Abstract

To properly evaluate the incidence of protein-calorie malnutrition (PCM) in hospitalised patients, we have compared a log sheet used routinely for all patients admitted to our Hospital Department with the score from Nutritional Risk Screening (NRS) 2002, considered by the European Society of Parenteral and Enteral Nutrition (ESPEN) to be the benchmark screening method for malnutrition in hospitalised patients. The log sheet used in our Hospital Department provides for the evaluation of 4 factors: body mass index (BMI), weight loss in recent months, the presence of hypercatabolism and an estimate of daily calorie intake with respect to requirements.

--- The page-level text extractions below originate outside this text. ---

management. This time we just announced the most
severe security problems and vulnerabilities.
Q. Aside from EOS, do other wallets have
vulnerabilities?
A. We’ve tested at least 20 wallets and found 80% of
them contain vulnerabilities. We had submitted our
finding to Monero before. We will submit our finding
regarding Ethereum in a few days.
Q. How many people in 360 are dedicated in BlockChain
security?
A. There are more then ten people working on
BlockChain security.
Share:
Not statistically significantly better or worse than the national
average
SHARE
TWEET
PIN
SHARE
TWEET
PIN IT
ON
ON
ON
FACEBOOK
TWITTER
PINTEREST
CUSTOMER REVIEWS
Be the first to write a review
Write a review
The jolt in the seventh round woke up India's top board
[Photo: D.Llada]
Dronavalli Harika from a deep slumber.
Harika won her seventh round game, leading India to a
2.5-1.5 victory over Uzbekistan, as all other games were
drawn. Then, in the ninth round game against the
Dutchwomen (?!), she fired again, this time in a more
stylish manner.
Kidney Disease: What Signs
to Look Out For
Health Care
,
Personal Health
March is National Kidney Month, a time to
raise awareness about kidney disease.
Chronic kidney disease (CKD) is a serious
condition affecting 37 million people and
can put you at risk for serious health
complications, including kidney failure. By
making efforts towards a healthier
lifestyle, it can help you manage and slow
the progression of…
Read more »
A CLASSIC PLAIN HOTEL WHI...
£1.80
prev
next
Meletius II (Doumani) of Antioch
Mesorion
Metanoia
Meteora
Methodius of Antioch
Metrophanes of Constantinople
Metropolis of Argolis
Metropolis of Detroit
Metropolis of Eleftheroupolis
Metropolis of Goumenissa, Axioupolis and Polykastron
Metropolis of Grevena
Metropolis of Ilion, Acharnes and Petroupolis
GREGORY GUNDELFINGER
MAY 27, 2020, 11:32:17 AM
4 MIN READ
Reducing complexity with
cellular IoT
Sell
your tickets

These 4 factors, ranked at three levels of severity, are recorded on a “dual grid” chart that allows for three possible final diagnoses of nutritional risk: low, medium and high. In contrast, NRS 2002 evaluates the sum of 3 factors: impairment of nutritional status, severity of the pathology and possible age over 70, with a total score that can be diagnosed as PCM only if equal to or greater than 3. Of 220 patients admitted to the Endocrinology Department of the SS. Annunziata Hospital (Taranto), all submitted to dual evaluation; equivalence was seen in the PCM diagnoses in 98.2% of the cases (216 out of 220). Specifically, in 90.4% of the cases the rating on our log sheet was medium or low and coincided with a score of 0, 1 or 2, while in 7.8% of the cases the rating on our log sheet was medium or high and coincided with an NRS score of 3 or higher. Only in 1.8% of the cases (4 in 220) was there a lack of agreement between a low risk on our log sheet and an NRS score of 3. In conclusion, the PCM evaluation carried out with the log sheet used in our Hospital Department is comparable to the assessment using NRS 2002, which is considered the benchmark screening method for hospitalised patients.